Em segundo lugar, durante vários anos, a única imagem que retive de The Red Shoes vinha do ballet “The Red Shoes”. Vicky dança num parque de diversões num cenário crescentemente surreal e fantástico. Subitamente, um pedaço de jornal é apanhado pelo vento; muda para a forma de um homem, que dança por aí fora com ela. O homem de papel nunca se torna um homem de verdade; ele vacila entre a forma de um homem e a da sua substância de origem. Para mim (de novo, retrospectivamente), esta figura materializava a desfocagem inquietante do cinema entre animado e inanimado, lembrando que a aparência do movimento humano no ecrã é uma fantástica ilusão criada pela sucessão de fotogramas que correm no  projetor. Jean Epstein disse do cinema: “uma transformação tão maravilhosa como a geração de vida a partir das coisas inanimadas.”

Em terceiro lugar, The River. Surpreendentemente, a cena que ficou na minha memória não tinha nada que ver com o romance no filme, com as raparigas adolescentes e os seus primeiros amores. Lembro-me do fascínio do menino com a cobra que procura domar tocando uma flauta e trazendo ofertas de leite. A cobra vive nas raízes de uma gigantesca árvore e, quando finalmente aparece, a sua forma longa e enrolada parece trazer à vida as longas extensões da raiz que compunham a sua casa. De novo: a fusão entre o animado e o inanimado, mas que é inquietantemente engrandecida pelo maravilhamento do menino face à misteriosa criatura. Embora ele possa alimentar a esperança de domar a cobra, também a trata como um deus e, no fim, ela acabará por matá-lo.

Finalmente, Robinson Crusoe. Numa cena que guardei para sempre, Crusoe cria um espantalho para proteger a sua colheita. De algum modo (não me recordo, pois não revi o filme) encontrou roupa de mulher que usa para transformar o espantalho numa companheira. À medida que Crusoe acaricia e abraça o objeto de madeira, o meu eu de 12 anos ficou ao mesmo tempo chocado e fascinado. Trata-se de novo de uma imagem do inanimado animado, mas menos pela mecânica do cinema que pela mecânica do desejo masculino.
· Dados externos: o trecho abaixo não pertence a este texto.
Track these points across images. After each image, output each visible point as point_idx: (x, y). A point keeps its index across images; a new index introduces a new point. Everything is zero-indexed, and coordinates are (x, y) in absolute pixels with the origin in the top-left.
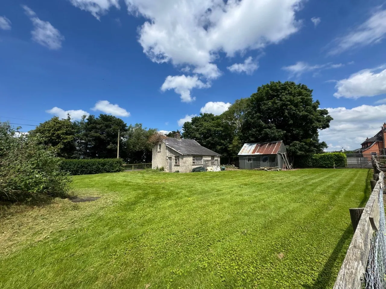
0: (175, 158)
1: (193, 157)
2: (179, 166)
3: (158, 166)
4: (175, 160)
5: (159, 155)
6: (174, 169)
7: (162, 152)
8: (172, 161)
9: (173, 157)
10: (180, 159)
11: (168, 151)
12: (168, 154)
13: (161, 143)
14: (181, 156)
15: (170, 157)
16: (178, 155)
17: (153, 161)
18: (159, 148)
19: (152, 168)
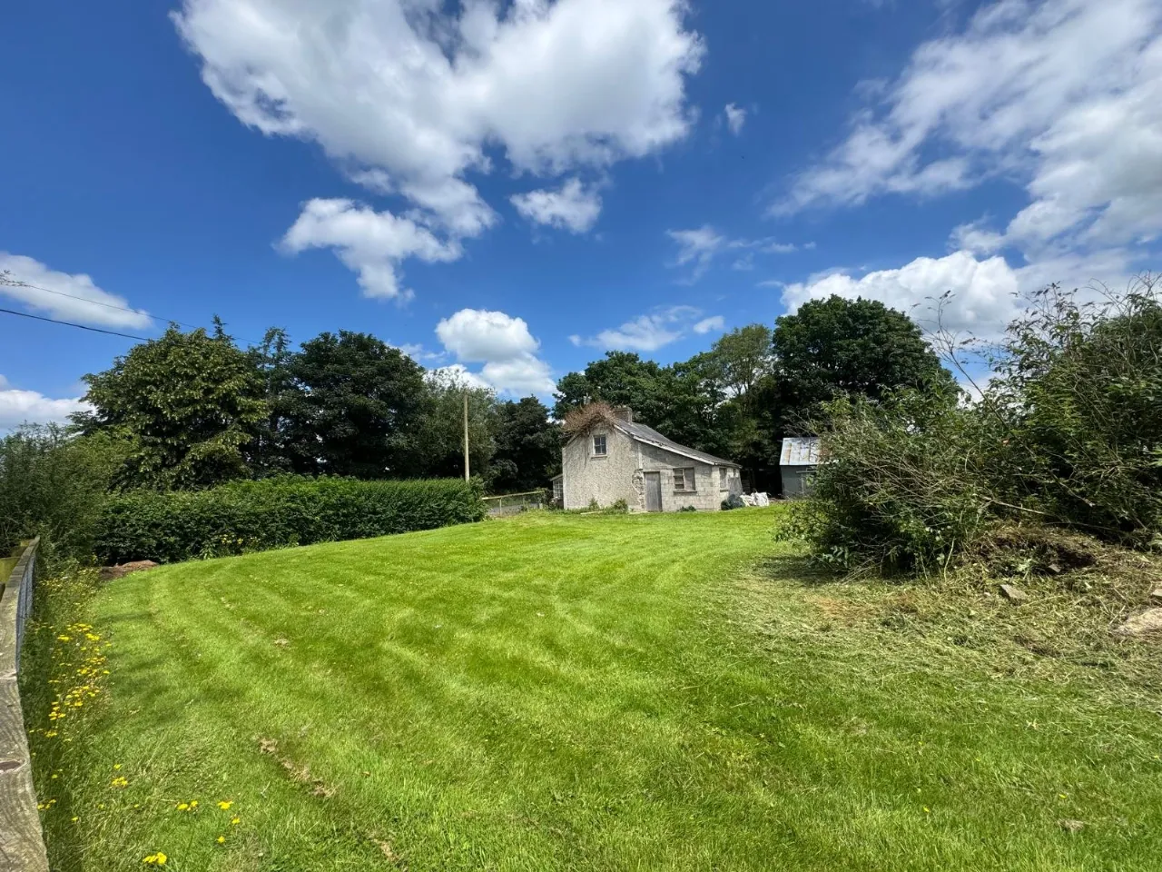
0: (673, 474)
1: (720, 469)
2: (694, 493)
3: (596, 498)
4: (676, 478)
5: (598, 466)
6: (671, 502)
7: (612, 460)
8: (664, 481)
9: (668, 472)
10: (696, 476)
11: (640, 455)
12: (644, 462)
13: (606, 432)
14: (700, 468)
15: (650, 470)
16: (686, 464)
17: (567, 485)
18: (596, 447)
19: (566, 506)
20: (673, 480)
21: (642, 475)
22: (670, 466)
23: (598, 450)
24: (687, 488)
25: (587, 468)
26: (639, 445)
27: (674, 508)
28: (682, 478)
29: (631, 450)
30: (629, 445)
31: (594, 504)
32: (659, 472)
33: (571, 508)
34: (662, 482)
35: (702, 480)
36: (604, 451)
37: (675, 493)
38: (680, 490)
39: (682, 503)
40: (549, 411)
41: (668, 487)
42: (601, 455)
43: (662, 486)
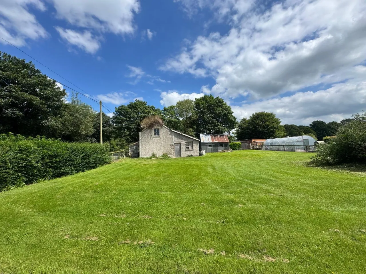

Claramente, para o meu eu tardio, de Death 24x, esta imagem persistente da memória prefigurava o meu interesse pela fetichização do corpo feminino no e através do cinema, o que não é tanto uma tentativa de trazer à vida um objeto desejado, mas de contê-lo na inquieta incerteza do belo autómato.

Todas estas figuras têm alguma relação com a fusão do animado e inanimado no cinema, o que, por sua vez, leva ao processo da projeção fílmica. O projetor foi sempre a mais reprimida e mais misteriosa das máquinas industriais de cinema. Ruidosa e sem graça, estava escondida na parte de trás da sala. Mas era a fonte da magia do cinema: enganando o olho humano para criar a ilusão do movimento enquanto séries de fotogramas individuais são transformadas num fluxo estável e contínuo. Agora, na era digital, a invisibilidade foi tomada pelo desaparecimento e o projetor ganhou pungência à medida que o seu uso se desvanece na história. Estas memórias são um tributo consciente à maneira como a magia do projetor parece ter tomado conta do inconsciente da minha infância, de uma maneira ou outra, entre as idades formativas de seis e doze anos.